Sen. Maria Cantwell, D-Wash., is poised to add some spice to the Senate’s consideration of climate and energy legislation. She’s drafted a yet-to-be-introduced bill she’s calling CLEAR— Carbon Limits and Energy for America’s Renewal.
The bill is a “blessedly brief” 32 pages that could prove to be a game-changer in the climate debate, according to David Morris who lauds the bill with praise in a post at AlterNet.
He says Cantwell’s plan is fundamentally different from the legislation passed by the House last May. Instead of regulating carbon output it would regulate carbon input.
By shifting the responsibility upstream to the wellhead or mine or port of entry, the bill slashes administrative costs to a fraction of what they will be under Waxman-Markey. Only a few thousand energy-producing or importing firms would be covered, versus the hundreds of thousands or more entities covered under Waxman-Markey.
The bill calls for a 100 percent auction of carbon emissions permits, offers direct consumer refunds to help cushion the blow of energy price increases, and proposes strict trading structures that would keep speculation and hoarding in check.

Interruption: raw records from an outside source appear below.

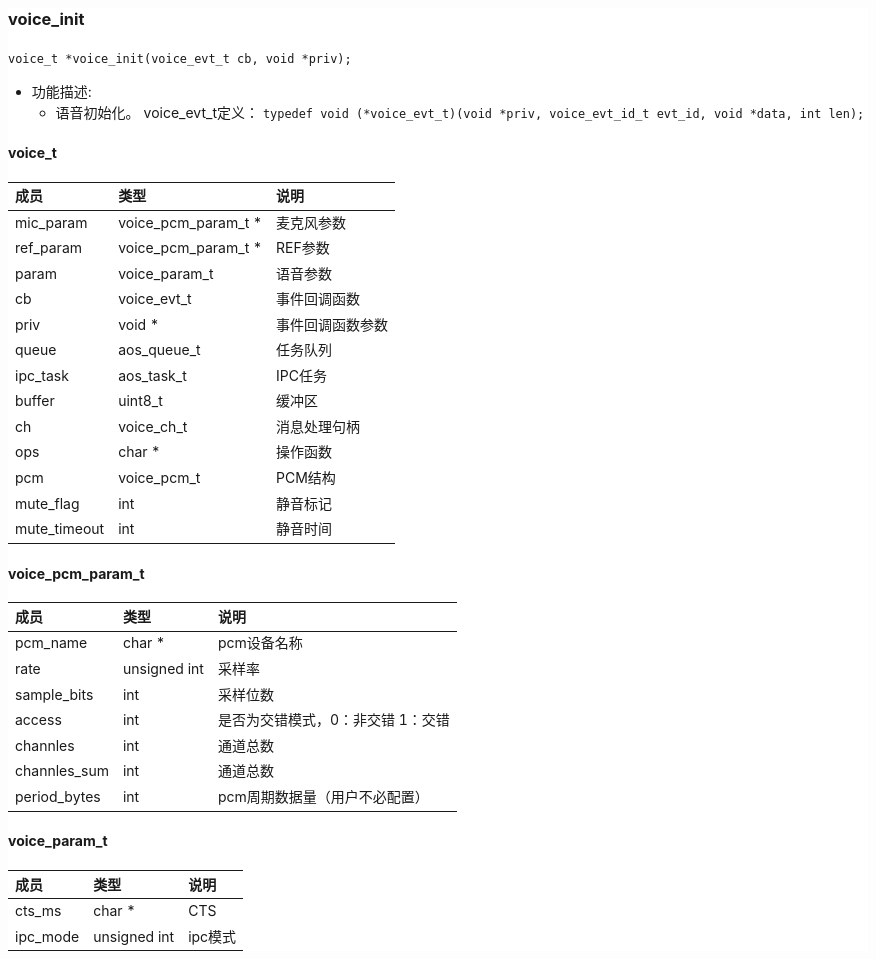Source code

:### voice_init 
`voice_t *voice_init(voice_evt_t cb, void *priv);`

- 功能描述:
   - 语音初始化。
   voice_evt_t定义：
`typedef void (*voice_evt_t)(void *priv, voice_evt_id_t evt_id, void *data, int len);`

#### voice_t
| 成员 | 类型 | 说明 |
| :--- | :--- | :--- |
| mic_param | voice_pcm_param_t * | 麦克风参数 |
| ref_param | voice_pcm_param_t * | REF参数 |
| param | voice_param_t | 语音参数 |
| cb | voice_evt_t | 事件回调函数 |
| priv | void * | 事件回调函数参数 |
| queue | aos_queue_t | 任务队列 |
| ipc_task | aos_task_t | IPC任务 |
| buffer | uint8_t | 缓冲区 |
| ch | voice_ch_t | 消息处理句柄 |
| ops | char * | 操作函数 |
| pcm | voice_pcm_t | PCM结构 |
| mute_flag | int | 静音标记 |
| mute_timeout | int | 静音时间 |

#### voice_pcm_param_t
| 成员 | 类型 | 说明 |
| :--- | :--- | :--- |
| pcm_name | char * | pcm设备名称 |
| rate | unsigned int | 采样率 |
| sample_bits | int | 采样位数 |
| access | int | 是否为交错模式，0：非交错 1：交错 |
| channles | int | 通道总数 |
| channles_sum | int | 通道总数 |
| period_bytes | int | pcm周期数据量（用户不必配置） |

#### voice_param_t
| 成员 | 类型 | 说明 |
| :--- | :--- | :--- |
| cts_ms | char * | CTS |
| ipc_mode | unsigned int | ipc模式 |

Cantwell’s CLEAR bill would also place an upper and lower limit on auction prices, $21 and $7 respectively in 2012, which increases at an aggregate rate calculated from the rate of inflation and the rate of return on capital investments. This provision effectively places a price collar on auction prices, a mechanism popular with some climate and energy policy observers: see here, here, and of course here.